Teks Sumber:
______

Dibolehkannya masalah ini dikarenakan tidak adanya dalil yang secara tegas melarang seorang wanita yang haid dan nifas melakukan hal tersebut, akan tetapi hendaklah dengan tidak menyentuh mushaf. Lajnah Daimah berkata adapun membaca al Quran bagi wanita yang haid dan nifas dengan tidak menyentuh mushaf maka tidak menjadi masalah. Hal ini menurut pendapat yang paling shahih dari dua pendapat yang ada di kalangan para ulama, karena tidak ada dalil dari Nabi yang secara tegas melarang hal tersebut. (Fatawaa Lajnah Daimah)

 

  1. Dianjurkan Membersihkan Mulut Dengan Siwak Sebelum Membaca Al Quran

 

Hal ini termasuk adab terhadap kalamullah. Seorang qari’ yang hendak membaca kalamullah akan sangat baik jika membersihkan dan mengharumkan mulutnya dengan siwak atau apa saja yang dapat membersihkan mulut. Dan tidak perlu diragukan lagi bahwa yang demikian merupakan adab terhadap kalamullah. Nabi ﷺ telah mencontohkan yang demikian sebagaimana telah diceritakan oleh Hudzaifah radhiyallaahu ‘anhu:

 

أَنَّ النَّبِيَّ صَلَّى اللهُ عَلَيْهِ وَسَلَّمَ كَانَ إِذَا قَامَ لِلتَّهَجُّدِ مِنَ اللَّيْلِ يَشُوصُ فَاهُ بِالسِّوَاكِ

 

Kebiasaan Nabi ﷺ jika bangun malam untuk mendirikan tahajjud, Beliau terlebih dahulu membersihkan mulutnya dengan siwak (Bukhori 1136, Muslim 255, Ahmad 22802, Nasai 2, Abu Daud 55, Ibnu Majah 286, Darimi 685)

 

  1. Termasuk Sunnah Membaca Isti’aadzah dan Basmalah Ketika Hendak Membaca Al Quran

 

Termasuk sunnah adalah membaca isti’aadzah (bacaan : أعوذ بالله من الشيطان الرجيم) sebelum membaca al Quran. Dasar dalam masalah ini adalah firman Allah surat an Nahl 98 : “Apabila kamu membaca Al Quran hendaklah kamu meminta perlindungan kepada Allah dari syaitan yang terkutuk”.

______

Data Tersedia:
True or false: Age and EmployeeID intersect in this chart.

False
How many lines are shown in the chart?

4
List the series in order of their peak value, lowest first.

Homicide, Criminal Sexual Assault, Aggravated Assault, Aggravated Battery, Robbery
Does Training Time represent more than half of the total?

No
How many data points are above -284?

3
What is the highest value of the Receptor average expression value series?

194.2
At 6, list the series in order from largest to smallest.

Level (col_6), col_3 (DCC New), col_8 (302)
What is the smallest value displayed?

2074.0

______

Ayo Coba:
Jawab pertanyaan berikut berdasarkan teks tentang adab membaca Al Quran:
1. Menurut Lajnah Daimah, bagaimana hukumnya wanita haid dan nifas membaca al Quran tanpa menyentuh mushaf?
2. Siapa yang menceritakan kebiasaan Nabi ﷺ membersihkan mulut dengan siwak saat bangun malam untuk tahajjud?
3. Firman Allah di surat dan ayat berapa yang menjadi dasar membaca isti'aadzah sebelum membaca al Quran?

Hasil Tugas Ini:
1. Tidak menjadi masalah.
2. Hudzaifah radhiyallaahu 'anhu.
3. Surat an Nahl ayat 98.